L’Amour m’a trouvée et emprisonnée dans sa tour d’ivoire. Je suis seule? Non. Il me semble entendre des voix. Je ne tarde à comprendre que ce sont les murmures des anciens habitants de cette prison dorée. Ils chuchotent de doux mots, mots qui s’envolent dans la grande pièce où je me suis retrouvée enfermée malgré moi. Les fantômes viennent me voir. Ils me consolent de leurs doux bras blancs en me répétant inlassablement que c’est une belle chose d’être prise par l’Amour. Mais je ne voulais pas, leur dis-je une première fois.

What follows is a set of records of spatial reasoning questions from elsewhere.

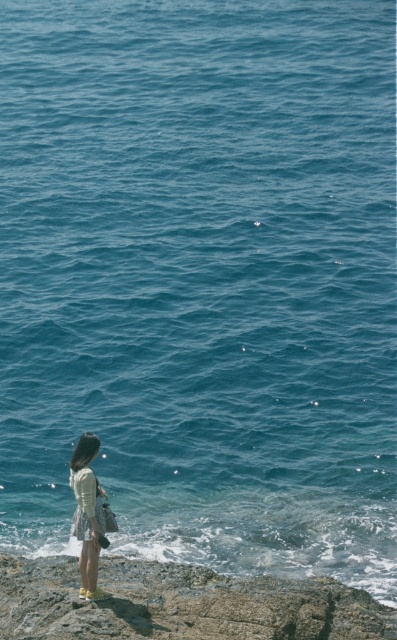
Is rough stone cliff at lower left above white cotton dress at lower left?

No, rough stone cliff at lower left is not above white cotton dress at lower left.

The image size is (397, 640). I want to click on rough stone cliff at lower left, so click(179, 604).

At what (x,y) coordinates should I click in order to perform the action: click on rough stone cliff at lower left. Please return your answer as a coordinate pair (x, y). This screenshot has height=640, width=397. Looking at the image, I should click on (179, 604).

From the picture: Does light yellow fabric skirt at lower left lie in front of white cotton dress at lower left?

Yes, light yellow fabric skirt at lower left is in front of white cotton dress at lower left.

At what (x,y) coordinates should I click in order to perform the action: click on light yellow fabric skirt at lower left. Please return your answer as a coordinate pair (x, y). Looking at the image, I should click on (86, 513).

Where is `light yellow fabric skirt at lower left`? light yellow fabric skirt at lower left is located at coordinates (86, 513).

Between point (281, 637) and point (71, 458), which one is positioned behind?

The point (71, 458) is more distant.

Can you confirm if rough stone cliff at lower left is thinner than light yellow fabric skirt at lower left?

Yes, rough stone cliff at lower left is thinner than light yellow fabric skirt at lower left.

At what (x,y) coordinates should I click in order to perform the action: click on rough stone cliff at lower left. Please return your answer as a coordinate pair (x, y). Image resolution: width=397 pixels, height=640 pixels. Looking at the image, I should click on (179, 604).

At what (x,y) coordinates should I click in order to perform the action: click on rough stone cliff at lower left. Please return your answer as a coordinate pair (x, y). This screenshot has width=397, height=640. Looking at the image, I should click on (179, 604).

On me répond que c’est lorsqu’on s’y attend le moins que c’est le plus surprenant. Je ne les écoute pas. Ce ne sont que des voix sans esprit ni réflexion. Je vois des sourires remplis de gentillesse et des yeux brillants d’amusement et de…pitié ? La colère boue en moi. Au diable leur pitié et leurs paroles!
Je tente de les repousser. Je ne voulais pas ! Répétai-je. Comment puis-je tomber amoureuse si je ne souhaite pas l’être ! Criai-je à l’assemblée d’ombres vivantes.
Je vois la porte au loin. Mais je sais ce qu’il m’attend si j’ose l’ouvrir. Un sens me le crie. Je finirai comme ces fantômes si j’ose toucher la belle poignée argentée.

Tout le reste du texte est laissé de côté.